ACTIVITY: Reproduce the listing below exactly, beginning with its first line and ending with the line that holds "索引是使用Masstree来"; pictures are not part of the copy.

DATA:
§

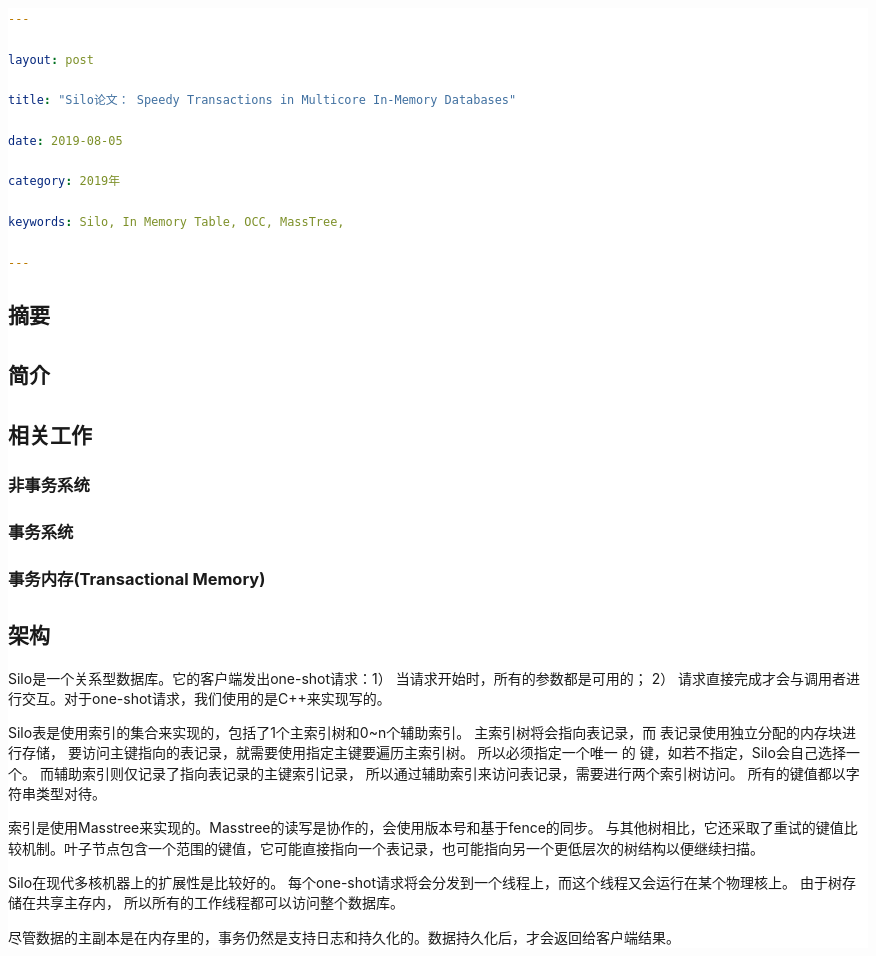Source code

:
 ```yaml
---

layout: post

title: "Silo论文： Speedy Transactions in Multicore In-Memory Databases"

date: 2019-08-05

category: 2019年

keywords: Silo, In Memory Table, OCC, MassTree, 

---
```


## 摘要



## 简介



## 相关工作



### 非事务系统



### 事务系统



### 事务内存(Transactional Memory)



## 架构

Silo是一个关系型数据库。它的客户端发出one-shot请求：1） 当请求开始时，所有的参数都是可用的； 2） 请求直接完成才会与调用者进行交互。对于one-shot请求，我们使用的是C++来实现写的。

Silo表是使用索引的集合来实现的，包括了1个主索引树和0~n个辅助索引。 主索引树将会指向表记录，而 表记录使用独立分配的内存块进行存储， 要访问主键指向的表记录，就需要使用指定主键要遍历主索引树。 所以必须指定一个唯一 的 键，如若不指定，Silo会自己选择一个。 而辅助索引则仅记录了指向表记录的主键索引记录， 所以通过辅助索引来访问表记录，需要进行两个索引树访问。  所有的键值都以字符串类型对待。

索引是使用Masstree来实现的。Masstree的读写是协作的，会使用版本号和基于fence的同步。 与其他树相比，它还采取了重试的键值比较机制。叶子节点包含一个范围的键值，它可能直接指向一个表记录，也可能指向另一个更低层次的树结构以便继续扫描。 

Silo在现代多核机器上的扩展性是比较好的。 每个one-shot请求将会分发到一个线程上，而这个线程又会运行在某个物理核上。 由于树存储在共享主存内， 所以所有的工作线程都可以访问整个数据库。

尽管数据的主副本是在内存里的，事务仍然是支持日志和持久化的。数据持久化后，才会返回给客户端结果。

§

TASK ANSWER:
Source code

:
 ```yaml
---

layout: post

title: "Silo论文： Speedy Transactions in Multicore In-Memory Databases"

date: 2019-08-05

category: 2019年

keywords: Silo, In Memory Table, OCC, MassTree, 

---
```


## 摘要



## 简介



## 相关工作



### 非事务系统



### 事务系统



### 事务内存(Transactional Memory)



## 架构

Silo是一个关系型数据库。它的客户端发出one-shot请求：1） 当请求开始时，所有的参数都是可用的； 2） 请求直接完成才会与调用者进行交互。对于one-shot请求，我们使用的是C++来实现写的。

Silo表是使用索引的集合来实现的，包括了1个主索引树和0~n个辅助索引。 主索引树将会指向表记录，而 表记录使用独立分配的内存块进行存储， 要访问主键指向的表记录，就需要使用指定主键要遍历主索引树。 所以必须指定一个唯一 的 键，如若不指定，Silo会自己选择一个。 而辅助索引则仅记录了指向表记录的主键索引记录， 所以通过辅助索引来访问表记录，需要进行两个索引树访问。  所有的键值都以字符串类型对待。

索引是使用Masstree来实现的。Masstree的读写是协作的，会使用版本号和基于fence的同步。 与其他树相比，它还采取了重试的键值比较机制。叶子节点包含一个范围的键值，它可能直接指向一个表记录，也可能指向另一个更低层次的树结构以便继续扫描。 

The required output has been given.